After arriving at a hospital, a physician will perform tests to determine the cause of the abdominal pain. A scan of the abdominal area called a computerized tomography (CT) will likely be done immediately. The scan will show any areas of infection or if the intestines have become twisted, which may be the source of the pain. CT scans can show infectious abscesses and other abnormalities that can cause abdominal pain. An x-ray of the abdominal area may be done first to evaluate the need for the more expensive CT scan.

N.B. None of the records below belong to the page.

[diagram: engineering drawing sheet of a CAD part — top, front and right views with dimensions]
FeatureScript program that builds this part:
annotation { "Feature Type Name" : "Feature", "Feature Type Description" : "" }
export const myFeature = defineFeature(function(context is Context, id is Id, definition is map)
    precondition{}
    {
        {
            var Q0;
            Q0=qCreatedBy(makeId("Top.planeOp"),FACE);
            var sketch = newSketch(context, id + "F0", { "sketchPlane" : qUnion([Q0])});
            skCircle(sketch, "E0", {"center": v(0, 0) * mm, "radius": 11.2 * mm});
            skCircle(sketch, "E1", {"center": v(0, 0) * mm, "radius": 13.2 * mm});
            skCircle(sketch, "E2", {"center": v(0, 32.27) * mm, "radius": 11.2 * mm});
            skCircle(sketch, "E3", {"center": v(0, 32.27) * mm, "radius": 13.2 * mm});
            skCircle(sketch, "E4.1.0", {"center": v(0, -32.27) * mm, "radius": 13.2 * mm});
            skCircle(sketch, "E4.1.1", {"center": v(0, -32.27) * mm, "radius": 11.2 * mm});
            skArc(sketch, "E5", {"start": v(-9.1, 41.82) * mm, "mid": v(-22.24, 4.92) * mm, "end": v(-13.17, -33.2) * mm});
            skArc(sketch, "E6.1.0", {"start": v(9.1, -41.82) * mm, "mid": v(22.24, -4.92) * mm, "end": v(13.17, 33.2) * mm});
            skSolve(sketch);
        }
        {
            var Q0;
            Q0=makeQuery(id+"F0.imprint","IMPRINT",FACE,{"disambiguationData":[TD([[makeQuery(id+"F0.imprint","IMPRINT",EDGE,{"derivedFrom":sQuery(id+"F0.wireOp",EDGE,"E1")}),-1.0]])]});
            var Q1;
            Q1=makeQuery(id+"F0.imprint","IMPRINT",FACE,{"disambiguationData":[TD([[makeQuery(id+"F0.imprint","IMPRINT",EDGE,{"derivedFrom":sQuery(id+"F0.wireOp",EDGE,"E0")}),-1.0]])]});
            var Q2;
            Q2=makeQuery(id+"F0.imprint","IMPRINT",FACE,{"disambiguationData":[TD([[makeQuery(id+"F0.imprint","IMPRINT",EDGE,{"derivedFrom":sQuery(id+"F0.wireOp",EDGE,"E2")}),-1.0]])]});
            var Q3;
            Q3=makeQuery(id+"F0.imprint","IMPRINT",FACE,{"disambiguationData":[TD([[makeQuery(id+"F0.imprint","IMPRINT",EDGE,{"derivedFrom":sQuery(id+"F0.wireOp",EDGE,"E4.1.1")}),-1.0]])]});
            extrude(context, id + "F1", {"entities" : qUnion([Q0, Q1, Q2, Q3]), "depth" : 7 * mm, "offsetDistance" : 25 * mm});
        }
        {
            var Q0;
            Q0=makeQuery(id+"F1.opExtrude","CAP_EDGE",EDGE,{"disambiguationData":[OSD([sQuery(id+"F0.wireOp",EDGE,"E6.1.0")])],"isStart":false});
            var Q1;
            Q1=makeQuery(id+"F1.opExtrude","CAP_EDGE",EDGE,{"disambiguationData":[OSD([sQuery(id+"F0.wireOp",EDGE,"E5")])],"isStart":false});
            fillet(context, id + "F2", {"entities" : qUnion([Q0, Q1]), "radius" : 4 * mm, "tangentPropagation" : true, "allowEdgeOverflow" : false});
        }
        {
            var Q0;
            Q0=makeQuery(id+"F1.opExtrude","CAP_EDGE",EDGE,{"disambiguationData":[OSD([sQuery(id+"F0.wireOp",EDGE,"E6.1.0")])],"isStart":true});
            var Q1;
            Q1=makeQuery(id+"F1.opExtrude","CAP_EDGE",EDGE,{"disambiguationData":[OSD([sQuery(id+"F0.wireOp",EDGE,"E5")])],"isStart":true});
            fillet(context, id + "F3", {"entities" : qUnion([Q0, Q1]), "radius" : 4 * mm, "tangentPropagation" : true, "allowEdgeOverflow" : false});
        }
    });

The attending physician will order blood drawn to perform a complete blood cell (CBC) count. A CBC will show if the white blood cell count is elevated, which would indicate an infection is present in the body. An increase of white blood cells shows the immune system has been activated, prompting cultures to be made to determine the bacteria causing the infection.


Acute abdomen caused by an infectious agent is usually a result of a bacterial infection of the appendix or colon. Appendicitis is a medical emergency that requires immediate surgery to remove the inflamed appendix before it bursts. Diverticulitis of the colon may be treated without surgery, but if the infection has caused widespread inflammation part of the bowel may perforate, leaking the contents of the bowel into the abdomen. An operation would be necessary to remove the affected bowel before peritonitis, an infection of the abdominal cavity, occurs.

Another cause of acute abdomen is a sudden lack of blood supply to the area. The blood-deprived tissue slowly dies and begins to form gangrene. Toxins released by the necrotized tissue may cause pain in the area. Any dying tissue would need to be surgically removed to prevent the spread of gangrene.

Anatomical defects that can cause acute abdomen are usually present since birth. The intestines could be constricted or twisted, which may cut off the blood supply. This condition may go unnoticed for years, until extreme abdominal pain necessitates a visit to the emergency room. Part of the intestines may need to be removed and the remainder of the colon sutured together to restore normal bowel functions.